Based on the process above, naturally, the third iteration then is LLMs writing for corporate bots, neither for humans nor for other LLMs.

pphysch 2 days ago

It's crazy to attribute the downfall of the web/search to Google. What does Google have to do with all the genuine open web content, Google's source of wealth, getting starved by (increasingly) walled gardens like Facebook, Reddit, Discord?

I don't see how Google's SEO rules being written or unwritten has any bearing. Spammers will always find a way.

krelian 2 days ago

>And yet LLMs were still fed articles written for Googlebot, not humans.

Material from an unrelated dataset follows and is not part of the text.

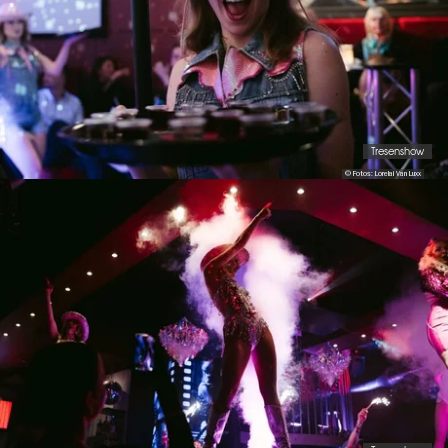
Tresenshow
© Fotos: Lorelai Van Luxx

How do we know what content LLMs were fed? Isn't that a highly guarded secret?

Won't the quality of the content be paramount to the quality of the generated output or does it not work that way?

  • GTP 2 days ago

    We do know that the open web consitutes the bulk of the trainig data, although we don't get to know the specific webpages that got used. Plus some more selected sources, like books, of which again we only know that those are books but not which books were used. So it's just a matter of probability that there was a good amount of SEO spam as well.